Task prompt —
Repeat the data below exactly, dropping any pictures it holds.

Records for processing —
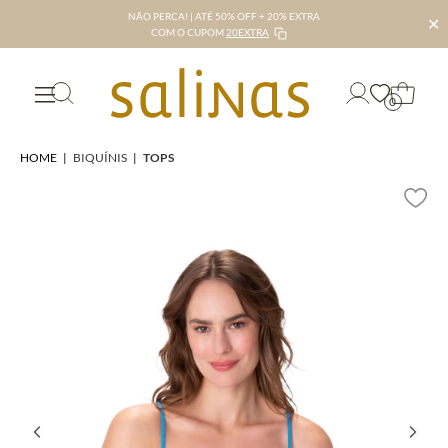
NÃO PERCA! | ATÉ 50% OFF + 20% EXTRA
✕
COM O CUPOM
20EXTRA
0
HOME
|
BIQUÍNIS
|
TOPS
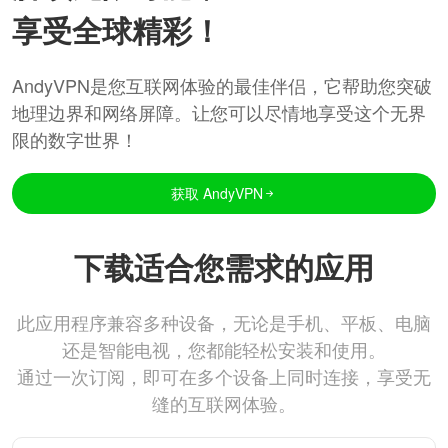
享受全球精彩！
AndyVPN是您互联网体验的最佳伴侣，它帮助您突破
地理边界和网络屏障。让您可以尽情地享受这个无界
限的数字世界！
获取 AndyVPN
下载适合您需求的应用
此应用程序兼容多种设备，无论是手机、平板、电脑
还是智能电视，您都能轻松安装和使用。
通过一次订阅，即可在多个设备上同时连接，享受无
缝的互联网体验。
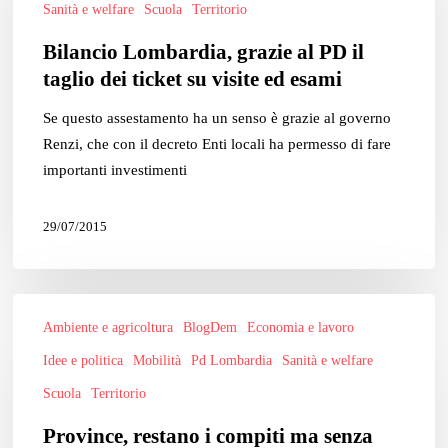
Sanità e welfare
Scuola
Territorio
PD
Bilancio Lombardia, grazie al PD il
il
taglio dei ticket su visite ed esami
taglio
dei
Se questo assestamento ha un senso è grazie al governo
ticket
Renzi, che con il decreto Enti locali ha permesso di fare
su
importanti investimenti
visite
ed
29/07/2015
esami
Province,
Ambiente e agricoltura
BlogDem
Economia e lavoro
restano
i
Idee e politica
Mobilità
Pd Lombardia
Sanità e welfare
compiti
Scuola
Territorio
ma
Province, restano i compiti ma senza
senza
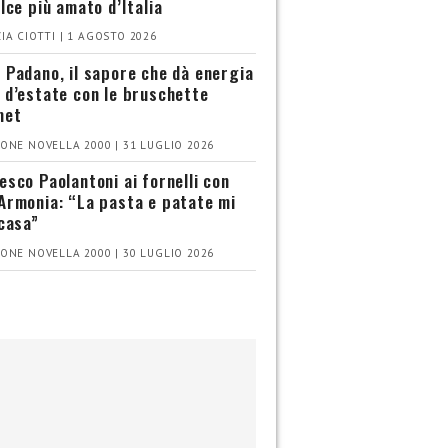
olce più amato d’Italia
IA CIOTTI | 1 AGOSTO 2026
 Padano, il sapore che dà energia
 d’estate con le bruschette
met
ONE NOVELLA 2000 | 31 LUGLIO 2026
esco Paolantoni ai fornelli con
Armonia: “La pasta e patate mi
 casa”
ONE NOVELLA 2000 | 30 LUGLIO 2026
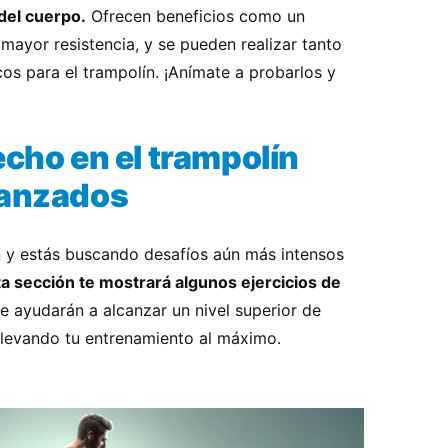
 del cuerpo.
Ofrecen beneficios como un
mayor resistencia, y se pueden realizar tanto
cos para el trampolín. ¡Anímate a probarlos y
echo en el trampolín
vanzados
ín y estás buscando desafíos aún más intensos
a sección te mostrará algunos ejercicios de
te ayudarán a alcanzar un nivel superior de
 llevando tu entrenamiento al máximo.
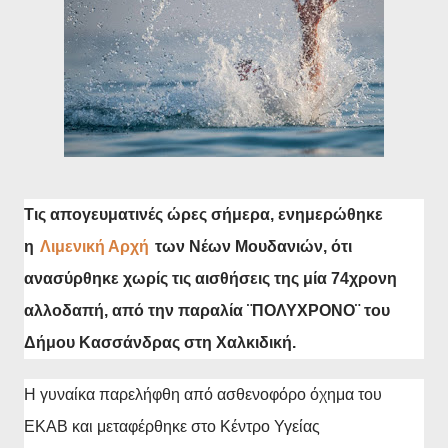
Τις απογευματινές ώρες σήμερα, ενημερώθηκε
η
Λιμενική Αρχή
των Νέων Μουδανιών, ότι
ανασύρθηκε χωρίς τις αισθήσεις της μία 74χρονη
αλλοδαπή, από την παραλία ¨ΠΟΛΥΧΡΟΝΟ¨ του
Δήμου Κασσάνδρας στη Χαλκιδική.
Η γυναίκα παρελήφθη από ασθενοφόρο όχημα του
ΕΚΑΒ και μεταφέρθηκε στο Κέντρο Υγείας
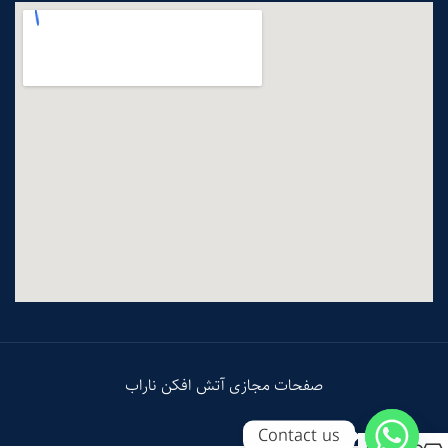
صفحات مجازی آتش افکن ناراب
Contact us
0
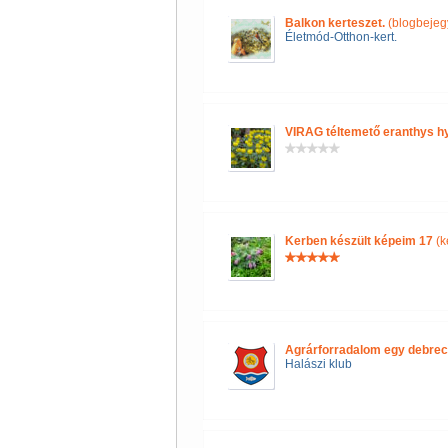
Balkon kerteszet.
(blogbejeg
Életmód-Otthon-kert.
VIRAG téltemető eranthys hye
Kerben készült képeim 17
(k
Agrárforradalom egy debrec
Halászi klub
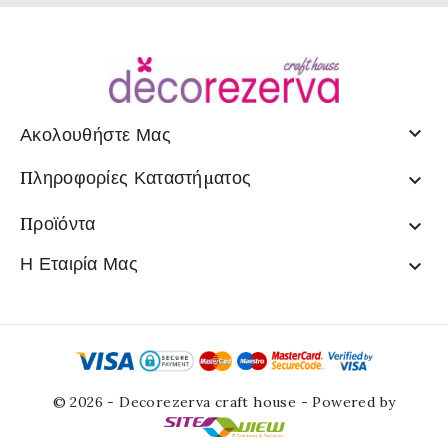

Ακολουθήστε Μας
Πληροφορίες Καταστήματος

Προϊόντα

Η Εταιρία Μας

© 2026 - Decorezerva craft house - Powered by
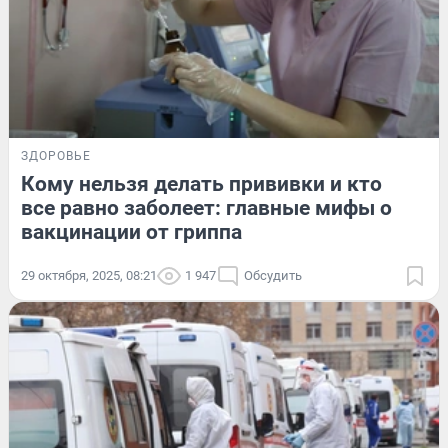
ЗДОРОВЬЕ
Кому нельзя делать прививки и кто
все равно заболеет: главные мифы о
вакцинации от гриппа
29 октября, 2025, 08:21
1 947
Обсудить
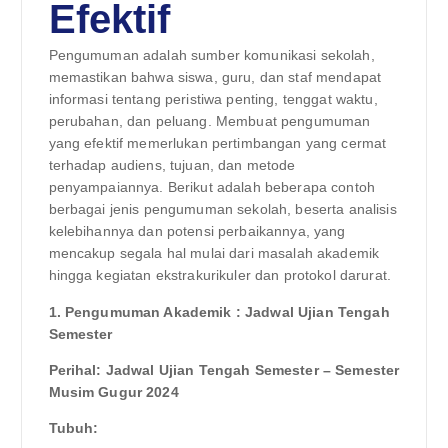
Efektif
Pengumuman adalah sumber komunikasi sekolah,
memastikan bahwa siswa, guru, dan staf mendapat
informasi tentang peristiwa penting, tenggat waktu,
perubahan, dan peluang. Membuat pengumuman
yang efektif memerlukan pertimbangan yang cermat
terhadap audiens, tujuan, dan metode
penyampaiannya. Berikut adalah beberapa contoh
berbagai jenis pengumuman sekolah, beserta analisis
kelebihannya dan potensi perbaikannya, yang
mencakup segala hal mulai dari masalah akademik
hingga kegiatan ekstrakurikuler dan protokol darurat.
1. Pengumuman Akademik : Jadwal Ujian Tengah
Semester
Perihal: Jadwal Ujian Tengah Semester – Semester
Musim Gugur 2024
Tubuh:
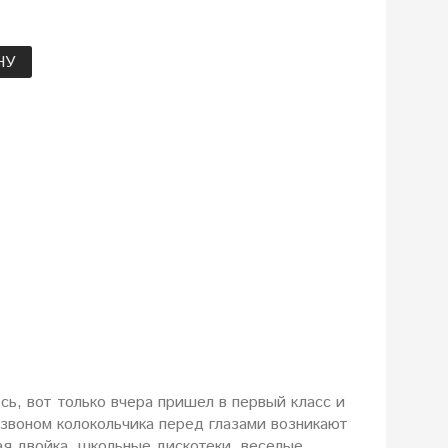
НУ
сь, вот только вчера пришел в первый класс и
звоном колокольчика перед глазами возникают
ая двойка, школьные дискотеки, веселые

Output for this exercise —
NÃO PERCA! | ATÉ 50% OFF + 20% EXTRA
✕
COM O CUPOM
20EXTRA
0
HOME
|
BIQUÍNIS
|
TOPS
享受全球精彩！
AndyVPN是您互联网体验的最佳伴侣，它帮助您突破
地理边界和网络屏障。让您可以尽情地享受这个无界
限的数字世界！
获取 AndyVPN
下载适合您需求的应用
此应用程序兼容多种设备，无论是手机、平板、电脑
还是智能电视，您都能轻松安装和使用。
通过一次订阅，即可在多个设备上同时连接，享受无
缝的互联网体验。
Sanità e welfare
Scuola
Territorio
PD
Bilancio Lombardia, grazie al PD il
il
taglio dei ticket su visite ed esami
taglio
dei
Se questo assestamento ha un senso è grazie al governo
ticket
Renzi, che con il decreto Enti locali ha permesso di fare
su
importanti investimenti
visite
ed
29/07/2015
esami
Province,
Ambiente e agricoltura
BlogDem
Economia e lavoro
restano
i
Idee e politica
Mobilità
Pd Lombardia
Sanità e welfare
compiti
Scuola
Territorio
ma
Province, restano i compiti ma senza
senza
olce più amato d’Italia
IA CIOTTI | 1 AGOSTO 2026
 Padano, il sapore che dà energia
 d’estate con le bruschette
met
ONE NOVELLA 2000 | 31 LUGLIO 2026
esco Paolantoni ai fornelli con
Armonia: “La pasta e patate mi
 casa”
ONE NOVELLA 2000 | 30 LUGLIO 2026
 del cuerpo.
Ofrecen beneficios como un
mayor resistencia, y se pueden realizar tanto
cos para el trampolín. ¡Anímate a probarlos y
echo en el trampolín
vanzados
ín y estás buscando desafíos aún más intensos
a sección te mostrará algunos ejercicios de
te ayudarán a alcanzar un nivel superior de
 llevando tu entrenamiento al máximo.
Τις απογευματινές ώρες σήμερα, ενημερώθηκε
η
Λιμενική Αρχή
των Νέων Μουδανιών, ότι
ανασύρθηκε χωρίς τις αισθήσεις της μία 74χρονη
αλλοδαπή, από την παραλία ¨ΠΟΛΥΧΡΟΝΟ¨ του
Δήμου Κασσάνδρας στη Χαλκιδική.
Η γυναίκα παρελήφθη από ασθενοφόρο όχημα του
ΕΚΑΒ και μεταφέρθηκε στο Κέντρο Υγείας
صفحات مجازی آتش افکن ناراب
Contact us
0
Balkon kerteszet.
(blogbejeg
Életmód-Otthon-kert.
VIRAG téltemető eranthys hye
Kerben készült képeim 17
(k
Agrárforradalom egy debrec
Halászi klub

Ακολουθήστε Μας
Πληροφορίες Καταστήματος

Προϊόντα

Η Εταιρία Μας

© 2026 - Decorezerva craft house - Powered by
ЗДОРОВЬЕ
Кому нельзя делать прививки и кто
все равно заболеет: главные мифы о
вакцинации от гриппа
29 октября, 2025, 08:21
1 947
Обсудить
Efektif
Pengumuman adalah sumber komunikasi sekolah,
memastikan bahwa siswa, guru, dan staf mendapat
informasi tentang peristiwa penting, tenggat waktu,
perubahan, dan peluang. Membuat pengumuman
yang efektif memerlukan pertimbangan yang cermat
terhadap audiens, tujuan, dan metode
penyampaiannya. Berikut adalah beberapa contoh
berbagai jenis pengumuman sekolah, beserta analisis
kelebihannya dan potensi perbaikannya, yang
mencakup segala hal mulai dari masalah akademik
hingga kegiatan ekstrakurikuler dan protokol darurat.
1. Pengumuman Akademik : Jadwal Ujian Tengah
Semester
Perihal: Jadwal Ujian Tengah Semester – Semester
Musim Gugur 2024
Tubuh:
НУ
сь, вот только вчера пришел в первый класс и
звоном колокольчика перед глазами возникают
ая двойка, школьные дискотеки, веселые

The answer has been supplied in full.